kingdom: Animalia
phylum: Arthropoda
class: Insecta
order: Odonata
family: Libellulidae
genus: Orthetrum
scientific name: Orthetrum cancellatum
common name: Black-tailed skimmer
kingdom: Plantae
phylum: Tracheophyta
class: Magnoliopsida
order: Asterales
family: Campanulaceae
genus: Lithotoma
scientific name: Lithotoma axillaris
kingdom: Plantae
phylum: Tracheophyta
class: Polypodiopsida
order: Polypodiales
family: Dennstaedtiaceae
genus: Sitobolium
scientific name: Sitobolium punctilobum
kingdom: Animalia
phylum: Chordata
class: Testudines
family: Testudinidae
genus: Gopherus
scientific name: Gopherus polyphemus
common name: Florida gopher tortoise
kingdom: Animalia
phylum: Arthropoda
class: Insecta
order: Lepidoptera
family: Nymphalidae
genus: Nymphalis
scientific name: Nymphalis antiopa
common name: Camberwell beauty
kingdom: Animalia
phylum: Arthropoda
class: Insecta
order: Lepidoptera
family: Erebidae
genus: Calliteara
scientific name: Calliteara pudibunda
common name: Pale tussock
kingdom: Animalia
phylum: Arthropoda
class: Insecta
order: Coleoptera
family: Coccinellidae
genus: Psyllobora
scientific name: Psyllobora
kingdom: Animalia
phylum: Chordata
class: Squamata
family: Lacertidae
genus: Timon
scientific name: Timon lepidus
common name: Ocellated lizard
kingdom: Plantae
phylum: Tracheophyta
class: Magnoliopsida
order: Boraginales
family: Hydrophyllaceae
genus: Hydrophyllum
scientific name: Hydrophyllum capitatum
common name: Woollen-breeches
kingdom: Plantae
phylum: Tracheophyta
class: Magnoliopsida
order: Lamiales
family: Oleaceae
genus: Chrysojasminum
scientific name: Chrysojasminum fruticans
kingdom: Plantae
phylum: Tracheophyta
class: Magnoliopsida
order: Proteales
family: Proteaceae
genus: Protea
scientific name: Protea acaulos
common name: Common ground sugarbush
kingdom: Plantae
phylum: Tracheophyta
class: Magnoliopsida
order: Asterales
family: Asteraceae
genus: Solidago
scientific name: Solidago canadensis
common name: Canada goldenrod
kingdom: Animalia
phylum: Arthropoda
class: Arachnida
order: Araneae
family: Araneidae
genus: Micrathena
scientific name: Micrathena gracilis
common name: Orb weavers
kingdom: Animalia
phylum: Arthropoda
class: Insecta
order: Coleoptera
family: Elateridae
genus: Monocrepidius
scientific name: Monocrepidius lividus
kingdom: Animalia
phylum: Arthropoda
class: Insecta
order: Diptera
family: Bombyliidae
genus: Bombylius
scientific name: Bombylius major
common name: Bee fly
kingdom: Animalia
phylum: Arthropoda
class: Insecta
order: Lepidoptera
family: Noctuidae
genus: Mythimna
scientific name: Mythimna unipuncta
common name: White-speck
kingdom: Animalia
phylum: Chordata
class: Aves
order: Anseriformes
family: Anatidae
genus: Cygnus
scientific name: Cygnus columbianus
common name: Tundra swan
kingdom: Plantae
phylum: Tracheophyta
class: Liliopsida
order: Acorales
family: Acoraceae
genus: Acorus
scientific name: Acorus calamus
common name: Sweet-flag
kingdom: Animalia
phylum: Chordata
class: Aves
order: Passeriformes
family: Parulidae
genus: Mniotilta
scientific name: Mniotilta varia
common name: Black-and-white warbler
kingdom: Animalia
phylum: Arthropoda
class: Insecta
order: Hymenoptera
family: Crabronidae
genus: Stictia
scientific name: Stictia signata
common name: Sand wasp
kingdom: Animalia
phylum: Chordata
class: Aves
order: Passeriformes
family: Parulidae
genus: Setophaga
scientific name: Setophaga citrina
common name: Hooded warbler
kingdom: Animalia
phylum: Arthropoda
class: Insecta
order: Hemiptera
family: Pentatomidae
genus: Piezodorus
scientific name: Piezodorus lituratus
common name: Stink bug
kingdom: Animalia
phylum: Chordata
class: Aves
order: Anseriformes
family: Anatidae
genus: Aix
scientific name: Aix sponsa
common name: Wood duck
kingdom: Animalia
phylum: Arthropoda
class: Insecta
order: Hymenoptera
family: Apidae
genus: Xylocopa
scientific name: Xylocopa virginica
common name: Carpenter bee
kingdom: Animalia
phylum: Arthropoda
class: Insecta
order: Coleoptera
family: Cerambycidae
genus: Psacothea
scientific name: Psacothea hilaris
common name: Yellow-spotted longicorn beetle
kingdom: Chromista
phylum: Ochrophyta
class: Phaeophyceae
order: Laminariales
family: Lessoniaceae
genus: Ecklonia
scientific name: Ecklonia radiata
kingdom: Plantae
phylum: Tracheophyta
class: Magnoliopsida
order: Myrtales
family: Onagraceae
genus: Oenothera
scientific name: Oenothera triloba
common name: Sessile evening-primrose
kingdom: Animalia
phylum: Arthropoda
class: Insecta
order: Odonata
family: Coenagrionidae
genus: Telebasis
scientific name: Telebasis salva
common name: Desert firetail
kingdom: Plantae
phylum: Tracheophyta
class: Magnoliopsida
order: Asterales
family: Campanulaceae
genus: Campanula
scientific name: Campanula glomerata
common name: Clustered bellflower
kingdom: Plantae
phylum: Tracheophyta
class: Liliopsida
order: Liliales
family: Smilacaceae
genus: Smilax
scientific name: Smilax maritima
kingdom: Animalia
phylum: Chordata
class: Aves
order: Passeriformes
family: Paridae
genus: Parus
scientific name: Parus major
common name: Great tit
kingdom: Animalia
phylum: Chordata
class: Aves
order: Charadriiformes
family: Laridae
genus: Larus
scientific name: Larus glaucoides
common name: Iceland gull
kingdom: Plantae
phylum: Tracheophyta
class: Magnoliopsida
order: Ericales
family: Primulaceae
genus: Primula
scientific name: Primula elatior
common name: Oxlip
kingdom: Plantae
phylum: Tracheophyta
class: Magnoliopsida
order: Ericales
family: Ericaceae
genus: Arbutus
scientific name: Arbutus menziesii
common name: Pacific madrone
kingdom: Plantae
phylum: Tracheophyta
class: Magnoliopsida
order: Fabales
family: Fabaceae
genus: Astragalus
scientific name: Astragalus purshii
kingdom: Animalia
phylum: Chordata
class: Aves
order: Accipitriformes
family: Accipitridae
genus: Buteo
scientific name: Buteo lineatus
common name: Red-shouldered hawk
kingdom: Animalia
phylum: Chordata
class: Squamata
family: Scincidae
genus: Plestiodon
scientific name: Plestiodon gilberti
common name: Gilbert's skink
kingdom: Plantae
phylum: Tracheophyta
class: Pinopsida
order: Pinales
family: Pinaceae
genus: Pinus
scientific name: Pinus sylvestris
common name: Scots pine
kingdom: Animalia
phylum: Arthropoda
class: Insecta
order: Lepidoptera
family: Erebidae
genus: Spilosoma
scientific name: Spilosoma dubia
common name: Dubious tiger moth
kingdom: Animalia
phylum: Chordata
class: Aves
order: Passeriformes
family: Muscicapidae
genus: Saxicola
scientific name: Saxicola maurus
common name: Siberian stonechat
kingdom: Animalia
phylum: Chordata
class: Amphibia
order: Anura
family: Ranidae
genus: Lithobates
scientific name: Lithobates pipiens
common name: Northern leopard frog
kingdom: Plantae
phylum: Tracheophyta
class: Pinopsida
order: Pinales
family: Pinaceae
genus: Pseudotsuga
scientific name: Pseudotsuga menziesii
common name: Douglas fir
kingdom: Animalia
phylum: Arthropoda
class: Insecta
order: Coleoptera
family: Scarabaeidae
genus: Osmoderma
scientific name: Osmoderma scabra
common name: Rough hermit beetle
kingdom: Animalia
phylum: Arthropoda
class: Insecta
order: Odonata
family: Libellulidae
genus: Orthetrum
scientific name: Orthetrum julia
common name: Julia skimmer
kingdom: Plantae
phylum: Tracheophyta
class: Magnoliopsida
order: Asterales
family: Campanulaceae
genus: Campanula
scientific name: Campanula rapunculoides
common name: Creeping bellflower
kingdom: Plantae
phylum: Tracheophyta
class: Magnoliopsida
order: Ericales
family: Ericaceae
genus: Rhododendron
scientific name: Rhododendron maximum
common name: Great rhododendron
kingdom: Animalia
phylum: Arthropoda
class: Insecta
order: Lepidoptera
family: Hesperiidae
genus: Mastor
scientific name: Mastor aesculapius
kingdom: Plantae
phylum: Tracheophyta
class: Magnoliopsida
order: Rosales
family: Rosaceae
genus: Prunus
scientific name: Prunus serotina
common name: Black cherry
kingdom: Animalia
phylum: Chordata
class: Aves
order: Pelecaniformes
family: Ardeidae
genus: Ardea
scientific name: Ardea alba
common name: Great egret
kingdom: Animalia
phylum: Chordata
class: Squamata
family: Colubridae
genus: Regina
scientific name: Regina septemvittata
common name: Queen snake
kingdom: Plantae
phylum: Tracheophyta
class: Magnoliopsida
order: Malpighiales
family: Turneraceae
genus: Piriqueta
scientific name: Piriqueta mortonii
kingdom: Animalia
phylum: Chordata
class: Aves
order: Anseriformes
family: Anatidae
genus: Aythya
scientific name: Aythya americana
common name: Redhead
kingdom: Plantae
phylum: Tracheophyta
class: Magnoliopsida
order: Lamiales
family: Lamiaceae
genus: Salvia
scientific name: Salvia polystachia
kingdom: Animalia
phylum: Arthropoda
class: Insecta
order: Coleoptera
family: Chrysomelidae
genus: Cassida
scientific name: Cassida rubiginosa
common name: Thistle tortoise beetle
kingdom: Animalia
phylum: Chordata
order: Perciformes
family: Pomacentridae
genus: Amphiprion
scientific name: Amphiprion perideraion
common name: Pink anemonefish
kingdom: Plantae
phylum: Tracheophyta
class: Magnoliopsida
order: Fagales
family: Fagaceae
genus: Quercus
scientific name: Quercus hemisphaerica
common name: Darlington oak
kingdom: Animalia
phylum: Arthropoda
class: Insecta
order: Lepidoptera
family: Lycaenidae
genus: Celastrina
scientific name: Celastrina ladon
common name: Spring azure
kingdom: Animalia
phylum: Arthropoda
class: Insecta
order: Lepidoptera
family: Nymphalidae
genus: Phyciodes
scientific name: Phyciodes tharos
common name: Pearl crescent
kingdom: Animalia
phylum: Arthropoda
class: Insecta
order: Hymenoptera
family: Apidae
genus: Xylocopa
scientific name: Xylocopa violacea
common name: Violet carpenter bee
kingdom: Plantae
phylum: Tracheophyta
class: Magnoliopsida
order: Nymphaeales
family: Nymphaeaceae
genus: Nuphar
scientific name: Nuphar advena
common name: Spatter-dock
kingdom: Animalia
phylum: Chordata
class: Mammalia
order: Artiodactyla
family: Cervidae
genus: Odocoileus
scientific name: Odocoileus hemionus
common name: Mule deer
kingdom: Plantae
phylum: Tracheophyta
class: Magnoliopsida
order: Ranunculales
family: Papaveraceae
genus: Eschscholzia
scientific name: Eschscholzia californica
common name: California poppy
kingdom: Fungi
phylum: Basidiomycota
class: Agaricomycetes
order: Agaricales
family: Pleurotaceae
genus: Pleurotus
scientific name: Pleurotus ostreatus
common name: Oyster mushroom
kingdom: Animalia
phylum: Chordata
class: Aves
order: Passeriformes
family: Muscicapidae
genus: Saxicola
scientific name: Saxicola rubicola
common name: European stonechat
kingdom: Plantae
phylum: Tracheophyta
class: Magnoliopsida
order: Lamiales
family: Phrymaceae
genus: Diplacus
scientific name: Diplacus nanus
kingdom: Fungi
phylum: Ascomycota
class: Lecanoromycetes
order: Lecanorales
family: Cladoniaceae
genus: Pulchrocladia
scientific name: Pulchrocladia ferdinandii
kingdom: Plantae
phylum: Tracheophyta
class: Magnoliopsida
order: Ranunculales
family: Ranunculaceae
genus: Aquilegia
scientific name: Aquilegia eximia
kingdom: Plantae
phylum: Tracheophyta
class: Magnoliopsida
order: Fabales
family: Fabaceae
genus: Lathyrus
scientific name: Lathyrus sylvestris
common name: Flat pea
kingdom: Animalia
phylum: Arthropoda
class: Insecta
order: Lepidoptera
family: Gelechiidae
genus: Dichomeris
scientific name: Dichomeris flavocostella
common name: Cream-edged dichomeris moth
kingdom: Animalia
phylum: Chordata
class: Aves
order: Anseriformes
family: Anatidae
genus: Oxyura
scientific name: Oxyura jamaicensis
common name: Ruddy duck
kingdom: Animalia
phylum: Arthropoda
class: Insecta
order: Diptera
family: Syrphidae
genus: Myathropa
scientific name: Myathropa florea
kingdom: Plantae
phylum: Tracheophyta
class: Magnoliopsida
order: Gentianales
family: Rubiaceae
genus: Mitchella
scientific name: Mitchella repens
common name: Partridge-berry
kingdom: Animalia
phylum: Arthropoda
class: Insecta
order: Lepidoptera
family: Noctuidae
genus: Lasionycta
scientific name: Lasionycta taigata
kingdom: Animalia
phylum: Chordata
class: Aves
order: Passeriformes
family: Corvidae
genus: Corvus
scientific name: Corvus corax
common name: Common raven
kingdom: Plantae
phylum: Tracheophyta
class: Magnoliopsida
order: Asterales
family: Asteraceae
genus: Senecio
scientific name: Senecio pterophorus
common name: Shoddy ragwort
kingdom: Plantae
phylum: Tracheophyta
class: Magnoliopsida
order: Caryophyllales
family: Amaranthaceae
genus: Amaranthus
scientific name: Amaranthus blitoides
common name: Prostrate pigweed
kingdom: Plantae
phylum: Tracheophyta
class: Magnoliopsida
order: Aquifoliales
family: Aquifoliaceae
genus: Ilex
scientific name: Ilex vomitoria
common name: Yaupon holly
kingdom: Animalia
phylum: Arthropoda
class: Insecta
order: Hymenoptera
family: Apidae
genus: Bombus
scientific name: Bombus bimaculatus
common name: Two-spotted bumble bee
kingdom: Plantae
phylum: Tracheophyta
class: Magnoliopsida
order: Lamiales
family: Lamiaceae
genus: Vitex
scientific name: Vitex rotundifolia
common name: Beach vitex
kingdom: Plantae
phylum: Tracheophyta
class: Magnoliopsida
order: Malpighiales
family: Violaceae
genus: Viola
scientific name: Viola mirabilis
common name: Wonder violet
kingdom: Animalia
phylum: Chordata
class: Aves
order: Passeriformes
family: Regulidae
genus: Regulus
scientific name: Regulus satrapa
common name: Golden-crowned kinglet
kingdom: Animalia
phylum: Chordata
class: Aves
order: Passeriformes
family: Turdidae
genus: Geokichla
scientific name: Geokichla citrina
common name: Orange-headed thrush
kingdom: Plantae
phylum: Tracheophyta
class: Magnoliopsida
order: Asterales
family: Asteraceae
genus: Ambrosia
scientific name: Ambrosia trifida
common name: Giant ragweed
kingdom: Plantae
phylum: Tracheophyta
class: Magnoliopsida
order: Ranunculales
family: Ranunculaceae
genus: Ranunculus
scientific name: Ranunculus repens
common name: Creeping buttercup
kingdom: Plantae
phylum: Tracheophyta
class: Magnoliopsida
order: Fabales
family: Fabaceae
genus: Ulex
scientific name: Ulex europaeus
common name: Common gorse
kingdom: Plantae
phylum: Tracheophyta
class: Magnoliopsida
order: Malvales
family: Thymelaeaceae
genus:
===============
Copy out the lines starting at the line that contains "genus: Mastor" and ending at the line that contains "common name: Darlington oak", both included, word for word.

> _FINAL RESULT_:
genus: Mastor
scientific name: Mastor aesculapius
kingdom: Plantae
phylum: Tracheophyta
class: Magnoliopsida
order: Rosales
family: Rosaceae
genus: Prunus
scientific name: Prunus serotina
common name: Black cherry
kingdom: Animalia
phylum: Chordata
class: Aves
order: Pelecaniformes
family: Ardeidae
genus: Ardea
scientific name: Ardea alba
common name: Great egret
kingdom: Animalia
phylum: Chordata
class: Squamata
family: Colubridae
genus: Regina
scientific name: Regina septemvittata
common name: Queen snake
kingdom: Plantae
phylum: Tracheophyta
class: Magnoliopsida
order: Malpighiales
family: Turneraceae
genus: Piriqueta
scientific name: Piriqueta mortonii
kingdom: Animalia
phylum: Chordata
class: Aves
order: Anseriformes
family: Anatidae
genus: Aythya
scientific name: Aythya americana
common name: Redhead
kingdom: Plantae
phylum: Tracheophyta
class: Magnoliopsida
order: Lamiales
family: Lamiaceae
genus: Salvia
scientific name: Salvia polystachia
kingdom: Animalia
phylum: Arthropoda
class: Insecta
order: Coleoptera
family: Chrysomelidae
genus: Cassida
scientific name: Cassida rubiginosa
common name: Thistle tortoise beetle
kingdom: Animalia
phylum: Chordata
order: Perciformes
family: Pomacentridae
genus: Amphiprion
scientific name: Amphiprion perideraion
common name: Pink anemonefish
kingdom: Plantae
phylum: Tracheophyta
class: Magnoliopsida
order: Fagales
family: Fagaceae
genus: Quercus
scientific name: Quercus hemisphaerica
common name: Darlington oak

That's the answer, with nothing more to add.